Münih Güvenlik Konferansı'nda "kaybet kaybet" teması
Münih Güvenlik Konferansı'nda Rusya Ukrayna krizi, Gazze Savaşı ve Çin ile rekabet konusu ele alındı. Sonuç bildirisinde küresel güç mücadelelerinde "kaybet- kaybet" dinamiği konusunda uyarıda bulunuldu.
BARTU EKEN-KANAL7 DIŞ HABERLER SERVİSİ
1963'ten bu yana düzenlenen Münih Güvenlik Konferansı 16-18 Şubat tarihlerinde gerçekleştirildi.
Almanya'nın öncülük ettiği ve bilhassa Avrupa Birliği'nin temsil edildiği toplantılarda, aralarında Dışişleri Bakanı Hakan Fidan'ın da bulunduğu üst düzey siyasi temsilciler ve güvenlik uzmanları bir araya geldi.
Konferansa başkanlık eden Alman diplomat Christoph Heusgen, yeni güvenlik raporunun önsözünde üç ana başlığa dikkat çekti ve yıl sonuna kadar hangi sorunlarla karşı karşıya kalınabileceğini ifade etti.
Bu başlıklar; "Jeopolitik gerilimlerdeki artış, ekonomik belirsizlikler ve bu durumun tetikleyicisi durumundaki küresel siyasetteki düşüş eğilimi" oldu.
Rusya'nın Ukrayna'ya yönelik işgali geçen yılki Münih Güvenlik Endeksi araştırmasında, bilhassa G7 ülkelerinde güvenliğe yönelik en büyük tehdit olarak nitelendirilmişti.
Bu yıl da Batı ülkelerinin tutumu değişmedi.
Konferans sırasında gerçekleştirilen anketlerde, barışın sağlanması için Rusya'nın Kırım da dahil olmak üzere Ukrayna'da ilhak ettiğini açıkladığı bölgelerden çekilmesi, Kiev yönetiminin de AB ve NATO ittifakına katılması gerektiğ igörüşü ön plana çıktı.
Öte yandan bu konuyla ilgili Alman Şansölyesi Olaf Scholz'ün "Zeitenwende" yani geri dönülemez nokta olarak tanımladığı Rusya'nın Ukrayna saldırısından sonra AB ülkelerine yönelik taarruzunu devam ettireceğine dair inancın ise azalması dikkatleri çekti. Risk açısından yüksek gözükse de, savaş yıllara yayıldıkça Kremlin'in niyetinin Batı ile daha büyük bir savaş başlatmak olmadığı değerlendirmeleri yapılıyor.
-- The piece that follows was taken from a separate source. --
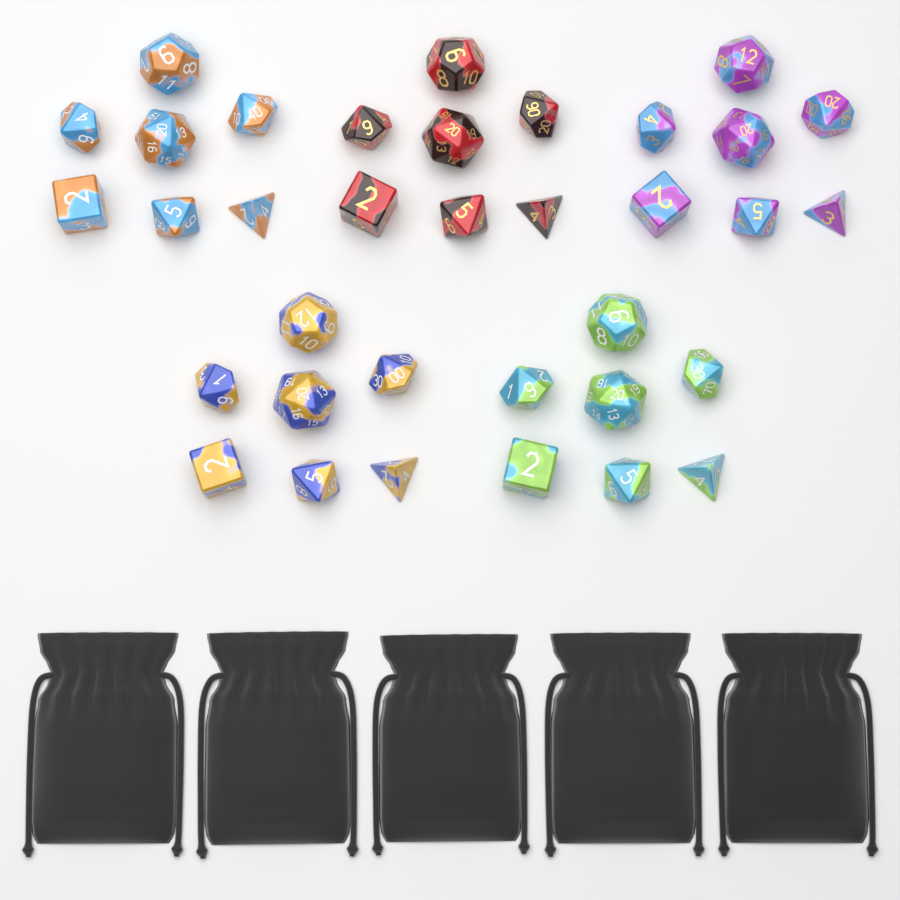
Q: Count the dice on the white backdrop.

Konferansta, Çin'in ekonomik gücünün yükselişi, düzensiz göçmen kitlelerinin Avrupa'ya ilerlemeye devam etmesi, DEAŞ ve El Kaide terör örgütleri gibi yapıların bilhassa Afrika'da etkinliklerini artırması, küresel ısınma ve organize suçlardaki artış diğer önemli risk faktörleri olarak görülmüş durumda.
Tüm bu durumlar, Sonuç Bildirisi'ne de yansıdı.
"Münih Güvenlik Konferansı: Organizatörler, küresel güç mücadelelerinin daha da tırmanması ve herkesin kaybettiği bir ‘kaybet-kaybet’ dinamiği konusunda uyarıyor.“ ifadelerine yer verildi.
Avrupa merkezci bir dünya yapısının değiştiği kabul edilerek durumla ilgili neler yapılabileceği değerlendirmeleri yapıldı.
BATI ÇİN İLE REKABET KONUSUNDA GERİDE KALIYOR
Onuncu güvenlik raporunda "Kaybet-Kaybet" başlığının altında mevcut gergin küresel durumda tarafların nasıl kaybettiği detaylandırılıyor.
Hint-Pasifik bölgesinde Çin ve Tayvan arasında askeri çatışma riskinin yükseldiği ifade edildi.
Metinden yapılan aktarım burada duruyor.